Location
- 26455 Rockwell Canyon Road Santa Clarita, California 91355 United States

Information
- Type: Public
- Established: 2000
- School district: William S. Hart High School District
- Principal: Juliet Fine
- Grades: 9 to 12
- Enrollment: 390 (2023-2024)
- Colors: navy blue and maroon
- Slogan: Your Future Today
- Nickname: AOC
- Website: www.hartdistrict.org/aoc

= Academy of the Canyons =

Public school in Santa Clarita, California, United States

Academy of the Canyons (AOC) is a public middle college high school in Santa Clarita, California, United States. The school, which enrolls students from 9th to 12th grade, is part of the William S. Hart High School District. It is located on the Valencia College of the Canyons campus, where students of AOC are concurrently enrolled. Students attending Academy of the Canyons take high school classes at the University Center and college courses at the College of the Canyons campus. During grades 9–12, students can earn up to 80 college units. A significant number of students at Academy of the Canyons have received one or more associate degrees by or before their high school graduation.

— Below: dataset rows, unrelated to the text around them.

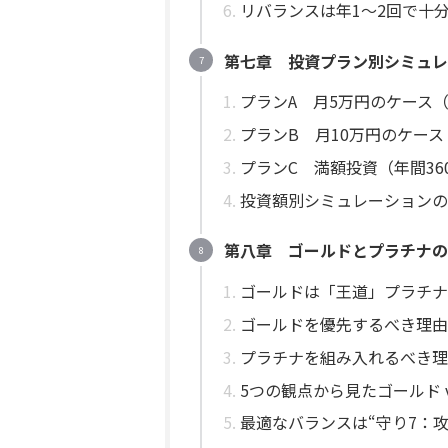
リバランスは年1〜2回で十
第七章 投資プラン別シミュレ
プランA 月5万円のケース（
プランB 月10万円のケース
プランC 満額投資（年間36
投資額別シミュレーションの
第八章 ゴールドとプラチナの
ゴールドは「王道」プラチナ
ゴールドを優先するべき理由
プラチナを組み入れるべき理
5つの観点から見たゴールド v
最適なバランスは“守り7：攻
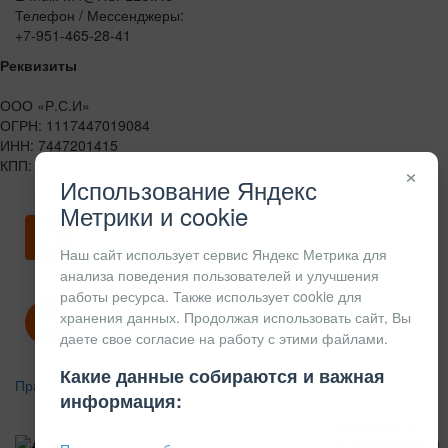
Телефон / Мессенджеры:
+7-951-465-28-41
Реквизиты
ООО «Р.С.И»
ОГРН: 1117447019084
ИНН: 7447201415
КПП: 744701001
×
Использование Яндекс
Метрики и cookie
Скачать карточку предприятия
Наш сайт использует сервис Яндекс Метрика для
анализа поведения пользователей и улучшения
работы ресурса. Также использует cookie для
хранения данных. Продолжая использовать сайт, Вы
Политика конфиденциальности
даете свое согласие на работу с этими файлами.
Какие данные собираются и важная
Правила возврата
информация:
АЛЮМИНИЕВЫЙ
КОНСТРУКЦИОННЫЙ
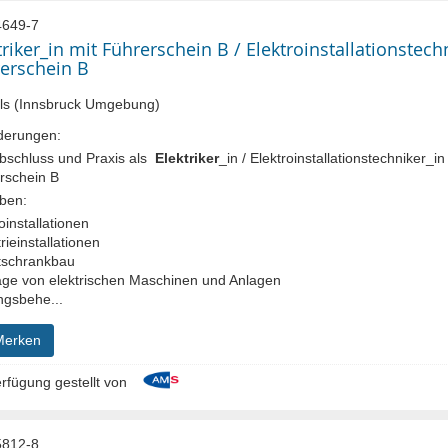
649-7
triker_in mit Führerschein B / Elektroinstallationstech
erschein B
ls (Innsbruck Umgebung)
derungen:
bschluss und Praxis als
Elektriker
_in / Elektroinstallationstechniker_in
rschein B
ben:
oinstallationen
rieinstallationen
tschrankbau
ge von elektrischen Maschinen und Anlagen
ngsbehe...
Merken
rfügung gestellt von
812-8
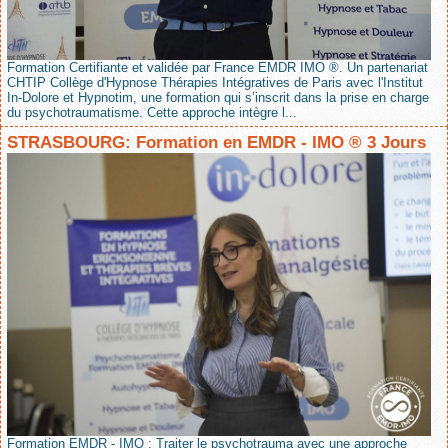
Formation Certifiante et validée par France EMDR IMO ®. Un partenariat
CHTIP Collège d'Hypnose Thérapies Intégratives de Paris avec l'Institut
In-Dolore et Hypnotim, une formation qui s’inscrit dans la prise en charge
du psychotraumatisme. Cette approche intègre l...
STRASBOURG: Formation en EMDR - IMO ® 3 Jours
Formation EMDR - IMO : Traiter le psychotrauma avec une approche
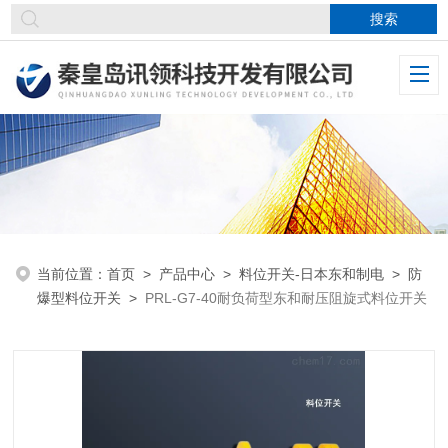
当前位置：
首页
>
产品中心
>
料位开关-日本东和制电
>
防
爆型料位开关
>
PRL-G7-40耐负荷型东和耐压阻旋式料位开关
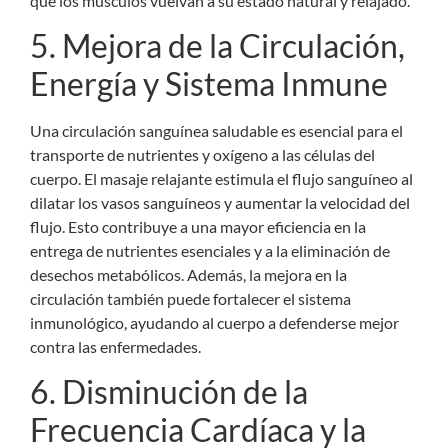
que los músculos vuelvan a su estado natural y relajado.
5. Mejora de la Circulación,
Energía y Sistema Inmune
Una circulación sanguínea saludable es esencial para el
transporte de nutrientes y oxígeno a las células del
cuerpo. El masaje relajante estimula el flujo sanguíneo al
dilatar los vasos sanguíneos y aumentar la velocidad del
flujo. Esto contribuye a una mayor eficiencia en la
entrega de nutrientes esenciales y a la eliminación de
desechos metabólicos. Además, la mejora en la
circulación también puede fortalecer el sistema
inmunológico, ayudando al cuerpo a defenderse mejor
contra las enfermedades.
6. Disminución de la
Frecuencia Cardíaca y la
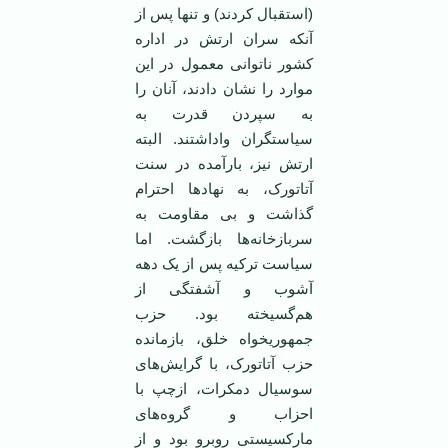
(استقبال کردند) و تنها پس از
آنکه سران ارتش در اداره
کشور نا‌توانی معمول در این
موارد را نشان دادند، آنان را
به سپردن قدرت به
سیاستگران وا‌داشتند. البته
ارتش نیز، بارآمده در سنت
آتاتورک، به نهاد‌ها احترام
گذاشت و بی مقاومت به
سربازخانه‌ها بازگشت. اما
سیاست ترکیه پس از یک دهه
آشوب و آشفتگی از
هم‌گسیخته بود. حزب
جمهوریخواه خلق، بازمانده
حزب آتاتورک، با گرایش‌های
سوسیال دمکرات، ازچپ با
احزاب و گروه‌های
مارکسیستی روبرو بود و از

The school's motto/slogan is "Your Future Today". The symbol or mascot of the school is the Golden Oak Tree. Students often refer to themselves as "AOC Oak Trees" or "Acorns."

==Student demographics==
As of the 2021–22 academic year, 395 students were enrolled at Academy of the Canyons. Of those students, 39.7% were Asian, 28.9% were non-Hispanic white, 21.5% were Hispanic or Latino, and 2.8% were African American. As of 2020–21, 59 students (14.3%) were eligible for free- or reduced-price lunch.